The fact is, we live, as Madonna once said, in a material world, and I am a material girl. I don’t wear a lot of jewelry, but I’ve always liked rings. They don’t hang off the body and get in the way of daily tasks like a pendant or hoop earrings. You can easily forget you’re wearing one. And the use of a ring to signify the weight of my connection to someone is not unprecedented for me.
My high-school-and-college boyfriend, my first love, and I bought matching plain white gold bands a couple of years into our relationship, though we were never officially betrothed. The rings meant an implicit promise to do right by each other, and an appreciation of the joy we found together, the memory of which has not faded. The meaning of this ring has not dissolved, but changed. I still wear it sometimes. Part of me hopes someone might someday ask me about the ring, and I will tell them about a special thing that once was.
A ring’s power inheres in its simplicity, its symmetrical beauty, its broad symbolism. We wonder at how a smooth and flawless object was forged with no residual evidence of its violent creation. Symbols are a way of elevating ourselves above our physical bodies — in other words, of denying our own mortality, to ourselves and to others. We are imperfect because we die. Love’s eternity, symbolized by the endless wedding band, is meant literally to last beyond our deaths. In loving, we create something lovelier and more perfect than our small, flawed selves. Love is humankind’s greatest achievement; no wonder we want to boast its attainment with full lungs. But shouting in public is still frowned upon, and so we settle for a lavish, gleaming totem.
In his book The Art of Loving, the sociologist Erich Fromm wrote:
The only way of full knowledge lies in the act of love: this act transcends thought, it transcends words. … It is the knowledge that we shall never “grasp” the secret of man and of the universe, but that we can know, nevertheless, in the act of love. Psychology as a science has its limitations, and, as the logical consequence of theology is mysticism, so the ultimate consequence of psychology is love.

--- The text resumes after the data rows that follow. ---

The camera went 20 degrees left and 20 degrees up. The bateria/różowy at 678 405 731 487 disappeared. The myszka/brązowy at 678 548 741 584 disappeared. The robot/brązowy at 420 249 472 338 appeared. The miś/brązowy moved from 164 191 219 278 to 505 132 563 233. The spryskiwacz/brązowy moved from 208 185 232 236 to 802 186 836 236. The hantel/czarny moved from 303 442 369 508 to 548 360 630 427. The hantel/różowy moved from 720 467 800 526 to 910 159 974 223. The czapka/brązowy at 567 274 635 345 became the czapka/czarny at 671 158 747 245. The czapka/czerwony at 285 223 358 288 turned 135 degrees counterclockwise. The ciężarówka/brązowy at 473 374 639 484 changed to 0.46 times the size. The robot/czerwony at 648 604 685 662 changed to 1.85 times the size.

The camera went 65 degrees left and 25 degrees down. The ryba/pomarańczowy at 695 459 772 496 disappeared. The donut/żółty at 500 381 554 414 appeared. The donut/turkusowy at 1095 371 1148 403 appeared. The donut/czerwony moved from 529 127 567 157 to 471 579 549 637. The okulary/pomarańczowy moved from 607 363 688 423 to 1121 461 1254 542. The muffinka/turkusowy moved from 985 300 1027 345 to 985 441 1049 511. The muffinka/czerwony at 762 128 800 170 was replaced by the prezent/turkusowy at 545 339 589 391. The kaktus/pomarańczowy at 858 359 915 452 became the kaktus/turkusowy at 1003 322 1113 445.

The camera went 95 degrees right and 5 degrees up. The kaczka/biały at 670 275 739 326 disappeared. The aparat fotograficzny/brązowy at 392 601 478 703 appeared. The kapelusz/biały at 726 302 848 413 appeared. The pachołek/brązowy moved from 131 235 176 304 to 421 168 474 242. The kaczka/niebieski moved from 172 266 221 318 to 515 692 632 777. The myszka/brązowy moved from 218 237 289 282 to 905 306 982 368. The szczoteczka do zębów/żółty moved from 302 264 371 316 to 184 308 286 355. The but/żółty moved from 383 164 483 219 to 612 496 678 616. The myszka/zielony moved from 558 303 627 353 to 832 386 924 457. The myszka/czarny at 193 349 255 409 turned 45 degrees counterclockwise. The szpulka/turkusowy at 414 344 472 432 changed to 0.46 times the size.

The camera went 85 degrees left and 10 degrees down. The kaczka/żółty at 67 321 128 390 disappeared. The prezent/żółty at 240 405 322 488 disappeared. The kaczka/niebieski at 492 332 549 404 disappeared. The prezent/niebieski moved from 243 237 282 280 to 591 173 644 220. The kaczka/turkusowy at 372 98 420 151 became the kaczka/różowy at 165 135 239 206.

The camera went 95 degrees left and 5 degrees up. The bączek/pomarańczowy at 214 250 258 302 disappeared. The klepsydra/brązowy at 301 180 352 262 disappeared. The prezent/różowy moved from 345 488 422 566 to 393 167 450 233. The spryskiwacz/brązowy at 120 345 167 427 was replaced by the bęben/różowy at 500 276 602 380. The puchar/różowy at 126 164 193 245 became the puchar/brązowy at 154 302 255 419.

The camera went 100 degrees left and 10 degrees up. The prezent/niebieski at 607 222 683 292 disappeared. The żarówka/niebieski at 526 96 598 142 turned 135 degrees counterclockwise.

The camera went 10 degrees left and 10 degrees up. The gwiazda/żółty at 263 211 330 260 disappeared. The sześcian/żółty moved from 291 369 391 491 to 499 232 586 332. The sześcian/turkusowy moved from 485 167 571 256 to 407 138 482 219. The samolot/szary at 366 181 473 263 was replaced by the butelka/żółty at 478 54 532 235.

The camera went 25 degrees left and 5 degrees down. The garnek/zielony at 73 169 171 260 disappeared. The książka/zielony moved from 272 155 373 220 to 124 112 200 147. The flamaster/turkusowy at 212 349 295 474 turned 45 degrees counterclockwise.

This is the essence of symbolism. To equate a physical object with the alchemy of desire is absurd, and that is why we resort to it. We can only address love in terms mystical, irrational, over the top, because it is above the ordinary language of science and knowledge. Thus, the outsize significance of the wedding ring, a clumsy flail toward concretizing what is essentially ethereal. A wedding ring is a wink and a nod to the desperate, subsurface need for intimacy that drives us all. Beneficiaries of the wedding industrial complex, from dress boutiques to bridal magazines to wedding planners, prey on women who have been acculturated to believe that intimacy should and must be normalized through marriage, with all its elaborate, expensive paraphernalia, which form unmistakable visual cues for those on the outside looking in.
But even our most monolithic institutions change with the times. The cultural importance of marriage appears to be trending downward. Americans are getting married later, divorcing more often, and cohabiting with partners without marrying. Slowly but surely, we are carving out new shapes and spaces for our intimate lives. No matter how we frame our relationships, familial and romantic, we will need ways of making them legible to the world at large.
For many, at our present moment in history, a lustrous cut of carbon set in metal prongs sends the message. Me and mine will settle on a modest token, a gesture toward rather than a full indulgence of the custom, as befits our adversarial dispositions. We are betting that those who know us will not think less of our love for the relative size of a rock, or absence of a ceremony, or public declarations. They will read the story we are writing properly.